### Données fournies
::::

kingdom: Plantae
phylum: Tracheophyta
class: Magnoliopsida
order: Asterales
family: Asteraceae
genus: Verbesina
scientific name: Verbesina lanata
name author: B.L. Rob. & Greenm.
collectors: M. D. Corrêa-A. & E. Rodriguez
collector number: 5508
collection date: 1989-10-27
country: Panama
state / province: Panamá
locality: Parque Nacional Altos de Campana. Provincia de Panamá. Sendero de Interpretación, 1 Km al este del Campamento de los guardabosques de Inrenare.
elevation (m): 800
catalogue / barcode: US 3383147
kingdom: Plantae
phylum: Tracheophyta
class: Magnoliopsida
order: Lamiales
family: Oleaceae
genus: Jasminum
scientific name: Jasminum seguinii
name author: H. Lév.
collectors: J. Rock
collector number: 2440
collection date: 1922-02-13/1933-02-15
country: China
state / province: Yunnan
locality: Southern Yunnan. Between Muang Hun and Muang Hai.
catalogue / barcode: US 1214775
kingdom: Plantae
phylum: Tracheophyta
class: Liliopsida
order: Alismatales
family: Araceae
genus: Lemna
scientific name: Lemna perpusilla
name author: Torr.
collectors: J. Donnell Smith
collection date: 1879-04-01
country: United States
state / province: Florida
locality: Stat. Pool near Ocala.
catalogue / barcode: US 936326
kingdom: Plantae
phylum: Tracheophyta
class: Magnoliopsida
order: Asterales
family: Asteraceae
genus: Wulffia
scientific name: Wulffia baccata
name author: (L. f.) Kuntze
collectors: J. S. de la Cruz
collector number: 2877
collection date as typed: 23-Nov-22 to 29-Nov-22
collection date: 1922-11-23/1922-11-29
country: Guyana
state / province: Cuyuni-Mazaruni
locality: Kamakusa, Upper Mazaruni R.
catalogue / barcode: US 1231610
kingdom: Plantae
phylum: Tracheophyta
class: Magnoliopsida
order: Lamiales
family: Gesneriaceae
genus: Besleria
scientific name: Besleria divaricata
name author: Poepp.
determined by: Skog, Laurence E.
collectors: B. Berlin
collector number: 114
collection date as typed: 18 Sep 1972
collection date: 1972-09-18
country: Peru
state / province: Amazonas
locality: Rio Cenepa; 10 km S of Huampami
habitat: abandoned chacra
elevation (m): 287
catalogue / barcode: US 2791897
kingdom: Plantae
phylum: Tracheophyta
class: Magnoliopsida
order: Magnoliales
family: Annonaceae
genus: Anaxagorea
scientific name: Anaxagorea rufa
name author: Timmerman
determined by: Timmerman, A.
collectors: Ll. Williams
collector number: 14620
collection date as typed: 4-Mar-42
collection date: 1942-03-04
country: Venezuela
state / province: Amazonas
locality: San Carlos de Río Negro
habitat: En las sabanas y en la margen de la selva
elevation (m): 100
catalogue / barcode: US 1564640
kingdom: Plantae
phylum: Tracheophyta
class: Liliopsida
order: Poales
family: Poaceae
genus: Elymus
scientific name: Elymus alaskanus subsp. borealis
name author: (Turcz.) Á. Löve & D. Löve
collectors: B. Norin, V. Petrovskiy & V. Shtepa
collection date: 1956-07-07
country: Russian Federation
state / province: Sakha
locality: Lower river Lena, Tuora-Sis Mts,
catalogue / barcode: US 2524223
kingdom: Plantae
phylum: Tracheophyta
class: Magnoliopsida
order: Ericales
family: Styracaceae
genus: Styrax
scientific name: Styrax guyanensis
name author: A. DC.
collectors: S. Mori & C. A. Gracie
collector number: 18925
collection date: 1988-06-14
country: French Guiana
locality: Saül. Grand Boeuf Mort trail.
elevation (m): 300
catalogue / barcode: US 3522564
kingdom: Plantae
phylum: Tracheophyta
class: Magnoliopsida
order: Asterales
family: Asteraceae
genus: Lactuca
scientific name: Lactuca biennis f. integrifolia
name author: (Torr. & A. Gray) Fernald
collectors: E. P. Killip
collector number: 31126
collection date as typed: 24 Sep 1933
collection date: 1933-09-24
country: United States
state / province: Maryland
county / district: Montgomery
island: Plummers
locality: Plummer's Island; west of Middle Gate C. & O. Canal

::::

### Énoncé de la tâche
Mettez à jour toutes les lignes ci-dessus en remplaçant « locality » par « site ». Ne modifiez rien d'autre.

### Résultat obtenu
kingdom: Plantae
phylum: Tracheophyta
class: Magnoliopsida
order: Asterales
family: Asteraceae
genus: Verbesina
scientific name: Verbesina lanata
name author: B.L. Rob. & Greenm.
collectors: M. D. Corrêa-A. & E. Rodriguez
collector number: 5508
collection date: 1989-10-27
country: Panama
state / province: Panamá
site: Parque Nacional Altos de Campana. Provincia de Panamá. Sendero de Interpretación, 1 Km al este del Campamento de los guardabosques de Inrenare.
elevation (m): 800
catalogue / barcode: US 3383147
kingdom: Plantae
phylum: Tracheophyta
class: Magnoliopsida
order: Lamiales
family: Oleaceae
genus: Jasminum
scientific name: Jasminum seguinii
name author: H. Lév.
collectors: J. Rock
collector number: 2440
collection date: 1922-02-13/1933-02-15
country: China
state / province: Yunnan
site: Southern Yunnan. Between Muang Hun and Muang Hai.
catalogue / barcode: US 1214775
kingdom: Plantae
phylum: Tracheophyta
class: Liliopsida
order: Alismatales
family: Araceae
genus: Lemna
scientific name: Lemna perpusilla
name author: Torr.
collectors: J. Donnell Smith
collection date: 1879-04-01
country: United States
state / province: Florida
site: Stat. Pool near Ocala.
catalogue / barcode: US 936326
kingdom: Plantae
phylum: Tracheophyta
class: Magnoliopsida
order: Asterales
family: Asteraceae
genus: Wulffia
scientific name: Wulffia baccata
name author: (L. f.) Kuntze
collectors: J. S. de la Cruz
collector number: 2877
collection date as typed: 23-Nov-22 to 29-Nov-22
collection date: 1922-11-23/1922-11-29
country: Guyana
state / province: Cuyuni-Mazaruni
site: Kamakusa, Upper Mazaruni R.
catalogue / barcode: US 1231610
kingdom: Plantae
phylum: Tracheophyta
class: Magnoliopsida
order: Lamiales
family: Gesneriaceae
genus: Besleria
scientific name: Besleria divaricata
name author: Poepp.
determined by: Skog, Laurence E.
collectors: B. Berlin
collector number: 114
collection date as typed: 18 Sep 1972
collection date: 1972-09-18
country: Peru
state / province: Amazonas
site: Rio Cenepa; 10 km S of Huampami
habitat: abandoned chacra
elevation (m): 287
catalogue / barcode: US 2791897
kingdom: Plantae
phylum: Tracheophyta
class: Magnoliopsida
order: Magnoliales
family: Annonaceae
genus: Anaxagorea
scientific name: Anaxagorea rufa
name author: Timmerman
determined by: Timmerman, A.
collectors: Ll. Williams
collector number: 14620
collection date as typed: 4-Mar-42
collection date: 1942-03-04
country: Venezuela
state / province: Amazonas
site: San Carlos de Río Negro
habitat: En las sabanas y en la margen de la selva
elevation (m): 100
catalogue / barcode: US 1564640
kingdom: Plantae
phylum: Tracheophyta
class: Liliopsida
order: Poales
family: Poaceae
genus: Elymus
scientific name: Elymus alaskanus subsp. borealis
name author: (Turcz.) Á. Löve & D. Löve
collectors: B. Norin, V. Petrovskiy & V. Shtepa
collection date: 1956-07-07
country: Russian Federation
state / province: Sakha
site: Lower river Lena, Tuora-Sis Mts,
catalogue / barcode: US 2524223
kingdom: Plantae
phylum: Tracheophyta
class: Magnoliopsida
order: Ericales
family: Styracaceae
genus: Styrax
scientific name: Styrax guyanensis
name author: A. DC.
collectors: S. Mori & C. A. Gracie
collector number: 18925
collection date: 1988-06-14
country: French Guiana
site: Saül. Grand Boeuf Mort trail.
elevation (m): 300
catalogue / barcode: US 3522564
kingdom: Plantae
phylum: Tracheophyta
class: Magnoliopsida
order: Asterales
family: Asteraceae
genus: Lactuca
scientific name: Lactuca biennis f. integrifolia
name author: (Torr. & A. Gray) Fernald
collectors: E. P. Killip
collector number: 31126
collection date as typed: 24 Sep 1933
collection date: 1933-09-24
country: United States
state / province: Maryland
county / district: Montgomery
island: Plummers
site: Plummer's Island; west of Middle Gate C. & O. Canal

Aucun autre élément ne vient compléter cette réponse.